En limitant la lecture des tweets, Musk se met à dos usagers, annonceurs et développeurs
En décidant de limiter la lecture de tweets, officiellement pour contrer l'exploitation de Twitter pour l'intelligence artificielle, Elon Musk a froissé nombre d'usagers et s'est un peu plus mis à dos les annonceurs et les développeurs.
Samedi, celui qui a officiellement cédé les rênes de la plateforme mais demeure président exécutif a annoncé la mise en place, officiellement à titre provisoire, d'une limite au nombre de messages consultables par compte et par jour.
Fixé initialement à 6.000 tweets pour les comptes vérifiés, 600 pour les comptes ordinaires et 300 pour les nouveaux comptes non vérifiés, le plafond a été relevé à 8.000, 800 et 400 respectivement, puis à 10.000, 1.000 et 500.

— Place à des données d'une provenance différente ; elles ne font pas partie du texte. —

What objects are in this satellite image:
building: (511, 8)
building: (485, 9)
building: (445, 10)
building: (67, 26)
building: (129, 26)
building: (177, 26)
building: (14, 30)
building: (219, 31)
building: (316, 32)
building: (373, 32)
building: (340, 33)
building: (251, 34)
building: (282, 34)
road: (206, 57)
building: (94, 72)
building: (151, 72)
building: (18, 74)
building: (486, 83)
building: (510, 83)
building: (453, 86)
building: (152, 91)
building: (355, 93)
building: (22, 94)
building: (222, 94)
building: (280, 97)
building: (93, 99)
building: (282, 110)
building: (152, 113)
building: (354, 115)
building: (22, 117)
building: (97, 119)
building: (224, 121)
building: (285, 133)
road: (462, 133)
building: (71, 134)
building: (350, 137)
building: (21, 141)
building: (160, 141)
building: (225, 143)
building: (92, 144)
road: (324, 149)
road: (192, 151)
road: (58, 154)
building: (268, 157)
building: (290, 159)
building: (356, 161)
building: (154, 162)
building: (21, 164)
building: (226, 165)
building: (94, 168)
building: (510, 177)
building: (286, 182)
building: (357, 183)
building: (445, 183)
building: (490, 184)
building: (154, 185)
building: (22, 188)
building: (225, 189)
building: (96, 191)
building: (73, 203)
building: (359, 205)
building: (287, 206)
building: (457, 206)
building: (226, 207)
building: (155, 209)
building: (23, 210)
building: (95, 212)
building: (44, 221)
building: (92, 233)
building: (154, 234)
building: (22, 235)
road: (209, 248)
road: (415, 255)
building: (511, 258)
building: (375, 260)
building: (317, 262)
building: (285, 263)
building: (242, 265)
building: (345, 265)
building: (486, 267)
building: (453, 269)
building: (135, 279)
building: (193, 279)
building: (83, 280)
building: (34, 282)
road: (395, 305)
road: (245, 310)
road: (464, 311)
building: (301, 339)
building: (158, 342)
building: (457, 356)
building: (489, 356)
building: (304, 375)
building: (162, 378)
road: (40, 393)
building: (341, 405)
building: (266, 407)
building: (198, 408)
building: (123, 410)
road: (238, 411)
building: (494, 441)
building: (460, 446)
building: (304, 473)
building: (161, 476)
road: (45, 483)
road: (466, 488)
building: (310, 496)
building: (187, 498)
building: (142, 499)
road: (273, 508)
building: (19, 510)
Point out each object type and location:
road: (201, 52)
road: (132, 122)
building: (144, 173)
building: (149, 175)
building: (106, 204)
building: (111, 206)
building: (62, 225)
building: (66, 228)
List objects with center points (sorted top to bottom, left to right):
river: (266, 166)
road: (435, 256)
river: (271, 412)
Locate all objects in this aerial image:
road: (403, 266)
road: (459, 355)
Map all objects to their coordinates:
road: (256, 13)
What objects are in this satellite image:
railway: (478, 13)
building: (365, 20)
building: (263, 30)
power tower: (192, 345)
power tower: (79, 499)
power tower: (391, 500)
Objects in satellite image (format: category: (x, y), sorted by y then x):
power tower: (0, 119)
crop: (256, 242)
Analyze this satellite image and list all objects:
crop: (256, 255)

La décision vise, selon Elon Musk, à "remédier aux niveaux extrêmes de recueil de données" par des sociétés tierces spécialisées dans l'intelligence artificielle (IA).
L'IA dite générative, c'est-à-dire capable de créer du contenu (texte, image, vidéo, son) en réponse à une demande en langage courant, nécessite d'être alimentée par des quantités massives d'informations, notamment des conversations sur les réseaux sociaux.
"Cela perturbait l'utilisation ordinaire" par les internautes, selon Elon Musk.
La veille, pour les mêmes raisons, Twitter avait mis fin à la possibilité de consulter des tweets sans se connecter et s'identifier.
Si elles n'ont pas gêné le fonctionnement du réseau social même, ces mesures ont affecté des applications tierces, certaines très populaires, qui faisaient partie de l'écosystème Twitter, notamment Tweetdeck qui appartient pourtant au groupe de San Francisco (Californie).
De nombreux utilisateurs se sont plaints que certaines fonctionnalités étaient devenues inutilisables.
"La trajectoire des plateformes a été entièrement bâtie sur leur capacité à assurer un service stable et fiable sans limites d'utilisation", rappelle John Wihbey, professeur à l'université de Northeastern. Ce qui vient de se passer "semble être une volte-face", selon lui.
A force de licenciements et de réductions de coûts, "on s'attend depuis longtemps à ce que l'infrastructure de la plateforme se détériore au point qu'elle devienne inutilisable ou que les dysfonctionnements fassent fuir les utilisateurs", poursuit l'universitaire.
Lors de la prise de contrôle de Twitter par Elon Musk, en octobre, "les gens étaient prêts à partir pour des raisons éthiques", rappelle-t-il. "Aujourd'hui, Musk leur donne des raisons techniques."
- "Pas crédible" -
"C'est un motif de plus pour lequel les annonceurs vont dépenser ailleurs leurs budgets dédiés aux réseaux sociaux", fait valoir Mike Proulx, du cabinet Forrester. Les marques "dépendent de leur audience et des interactions (avec les usagers)", rappelle-t-il. "Or, Twitter est en train de ravager les deux."
"Comment allez-vous expliquer aux annonceurs de Twitter que les utilisateurs peuvent potentiellement ne pas voir vos publicités à cause de la limitation de leur utilisation?", a interrogé, sur son compte, Justin Taylor, ancien du réseau social et aujourd'hui vice-président de la ligue professionnelle de catch WWE.
La séquence est d'autant plus dommageable qu'elle a donné l'impression qu'Elon Musk est toujours seul aux manettes, alors qu'une nouvelle directrice générale, Linda Yaccarino, a pris ses fonctions il y a près d'un mois, en grande partie pour tenter de rassurer les annonceurs.
Les restrictions appliquées par Twitter menacent aussi de faire une autre victime, car "le monde de la recherche est dans la panade (concernant l'extration de données). Ça devient extrêmement compliqué de faire ça légalement avec des données publiables", sur la désinformation notamment, explique Florent Lefebvre, analyste des social data, c'est-à-dire des données provenant des réseaux sociaux.
Plusieurs observateurs s'interrogent sur les motivations réelles de l'actionnaire majoritaire du groupe à l'oiseau bleu.
"Cela ne paraît pas crédible que le recueil de données génère soudainement des problèmes de fonctionnement tels que Twitter n'ait pas d'autre choix que de forcer les gens à entrer leurs identifiants", a commenté, sur le réseau social Bluesky, Yoel Roth, ancien responsable de la sécurité de la plateforme.
Pour développer les modèles de langage (LLM) qui servent à l'IA générative, "les contenus des réseaux sociaux sont bien moins utilisés que les articles de presse ou les livres, car ils sont de bien plus mauvaise qualité, bourrés de fautes et manquent de contexte", souligne Florent Lefebvre, ce qui fragilise l'argument d'Elon Musk.